When establishing how best to leverage GenAI in different testing contexts, a third area of research is needed to identify the guardrails that must be implemented to address some of the abovementioned challenges. While it may be tempting to let GenAI run free to maximize its potential benefits fully, key guardrails can be implemented to limit unintended negative consequences and maintain rigorous, appropriate content for personalized assessments. For example, implementing a ‘human-in-the-loop’ approach allows for human inspection and evaluation before GenAI-generated content is presented to learners (Amirizaniani et al., 2024; Drori and Te'eni, 2024; Park, 2024). However, this type of human review can limit some potential uses of GenAI, such as on-the-fly personalization. Moreover, rigorous research is essential to narrow the decision space for GenAI and mitigate the ‘black-box’ nature of LLMs. This can be achieved by integrating neuro-symbolic approaches or using computational cognitive architectures to develop decision-making systems that leverage an understanding of human cognition (e.g., Sumers et al., 2023; Sun, 2024). Additionally, combining these approaches with insights from key interest holders—such as teachers, students, and assessment developers—can help identify effective ways to utilize GenAI while minimizing unintended negative consequences.

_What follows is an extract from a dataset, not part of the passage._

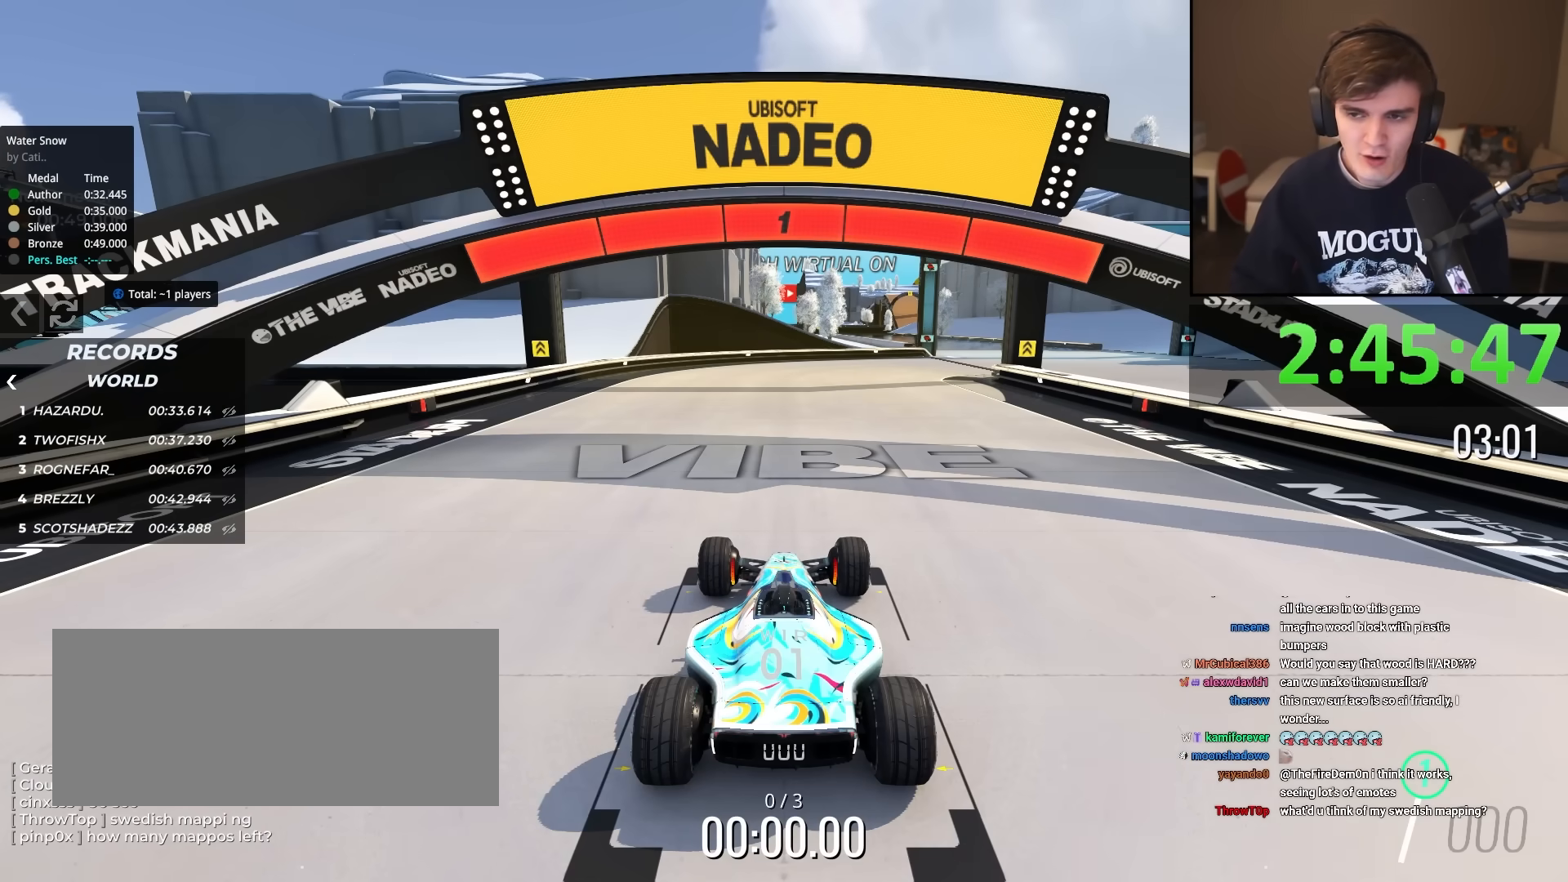
{"keys": ["up"], "events": []}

The previous areas for future research have focused on the content generation process via GenAI. However, there is also a need for rigorous research to evaluate the personalized assessments that are developed with GenAI. This research will need to evaluate the quality of the content developed with or by GenAI and how the use of GenAI impacts the broader uptake of personalized assessments. When appropriate, it will be necessary to evaluate the utility of GenAI content within the current assessment development process. For example, it will be necessary to document if GenAI content results in more efficient content development processes that still maintain high levels of quality e.g., (see Park, 2024). Another area for future research is how GenAI could be leveraged to support response scoring, which could support personalized assessment and more efficient reporting (e.g., Section 2.2.).

Lastly, the full potential of utilizing GenAI for personalized assessments can only be realized if interest holders (e.g., teachers, learners, curriculum experts, and policymakers) view those assessments as valid, reliable, and fair, thus trustworthy and helpful in supporting learning.

4 Conclusion

Overall, there is a significant opportunity to enhance the deployment and effectiveness of personalized assessments, which could offer learners more relevant test materials, leading to greater engagement, improved performance, and broader access. This, in turn, has the potential to produce more valid test outcomes. However, while the potential of GenAI to create more valuable assessments is promising, it is crucial to proceed with caution. The field must continue to explore how GenAI can be effectively harnessed, but this exploration should be grounded in a rigorous evaluation of its utility.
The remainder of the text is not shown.